Był już doliczony czas gry w meczu Izrael - Polska, gdy na murawę stadionu w Jerozolimie wbiegł jeden z miejscowych kibiców. Za nim ruszyło kilku ochroniarzy, a jeden z nich... wpadł w Tomasza Kędziorę. Reprezentant Polski dość mocno ucierpiał w zderzeniu i przez kilka chwil nie podnosił się z boiska.
Wydawało się, że sędzia najpierw chce przerwać ten mecz, bo sądził, że to kibic zdemolował Kędziorę. Podbiegł do linii bocznej, a do dyskusji włączyli się kierownicy obu reprezentacji oraz piłkarze - Sędzia chciał przerwać mecz, bo myślał, że w Tomka Kędziorę wpadł kibic, ale my zapewniliśmy go, że to był ochroniarz i poprosiliśmy o kontynuowanie gry - mówił po meczu Kamil Glik w rozmowie z TVP Sport.
- Tutaj brawa należą się nie tylko dla arbitra, który wykazał się dużą przytomnością umysłu, odpowiedzialnością i wyobraźnią, lecz także dla kierownictwa i piłkarzy reprezentacji Polski, którzy nawet nie próbowali wykorzystać tej sytuacji jako pretekstu do eskalowania problemu dla uzyskania dodatkowych korzyści przy tak zwanym zielonym stoliku UEFA - pisze w swoim felietonie dla sport.tvp.pl Rafał Rostkowski, były międzynarodowy sędzia FIFA.
Sędzia Rostkowski pochwalił także arbitra Mattiasa Gestraniusa za sytuację z pierwszej połowy, gdy Polacy dostali rzut wolny pośredni. - Sytuacja była niezwykle trudna do oceny, tym bardziej dla sędziów na boisku, którzy w tym meczu nie mogli korzystać z systemu VAR i dodatkowo zgodnie z regułami nie mogliby skorzystać z powtórek w tej specyficznej sytuacji.

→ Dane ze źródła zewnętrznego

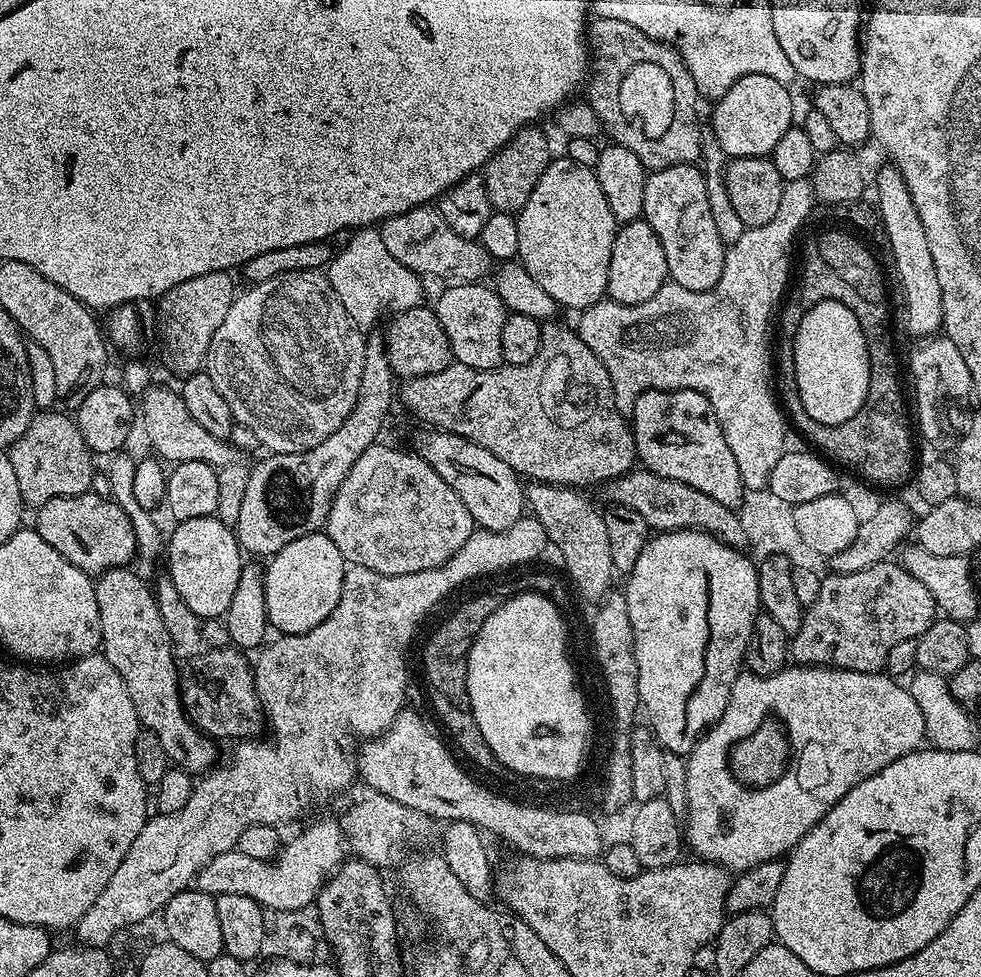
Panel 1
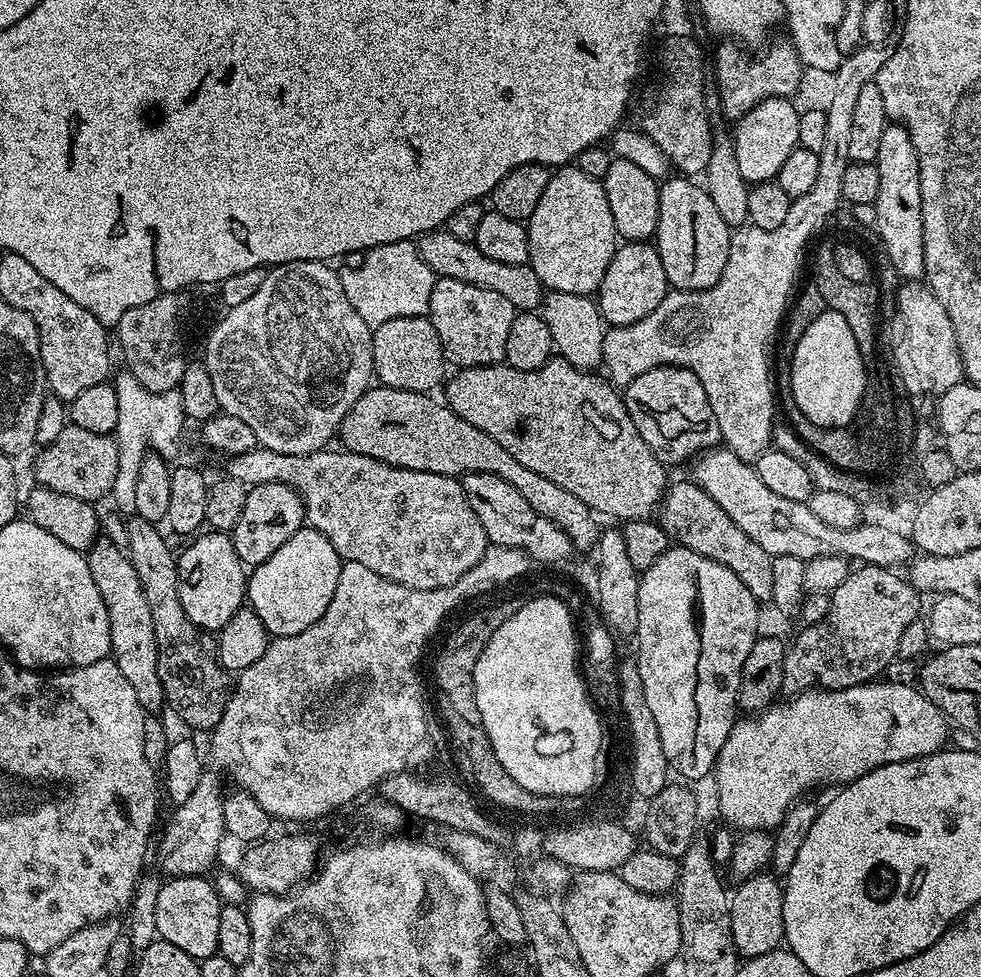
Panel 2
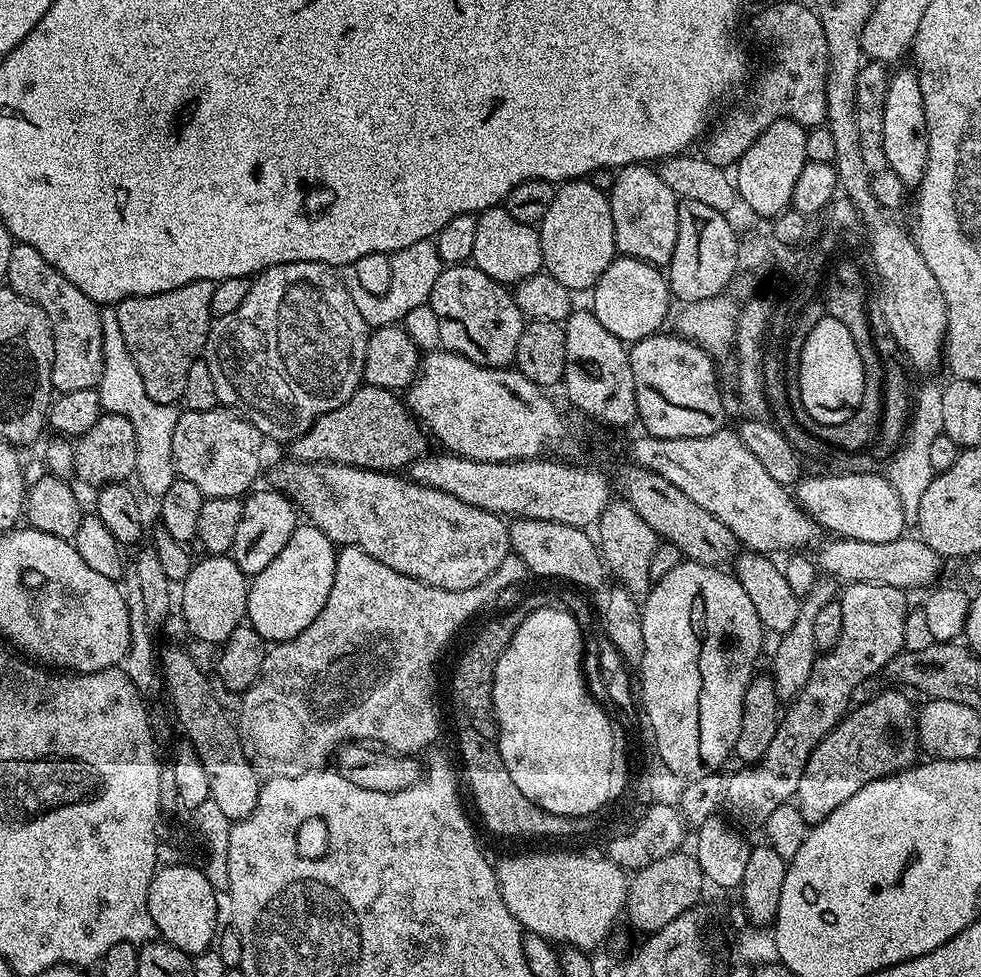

Trudność polegała na tym, że tuż przed złapaniem piłki przez bramkarza Piątek próbował ją zagrać i najprawdopodobniej chybił stopą minimalnie - dodał w swoim felietonie Rafał Rostkowski.
We wtorek o godzinie 20:45 zespół Jerzego Brzęczka na PGE Narodowym w Warszawie zagra ze Słowenią. Będzie to nie tylko zakończenie eliminacji Euro 2020, ale też oficjalne pożegnanie Łukasza Piszczka.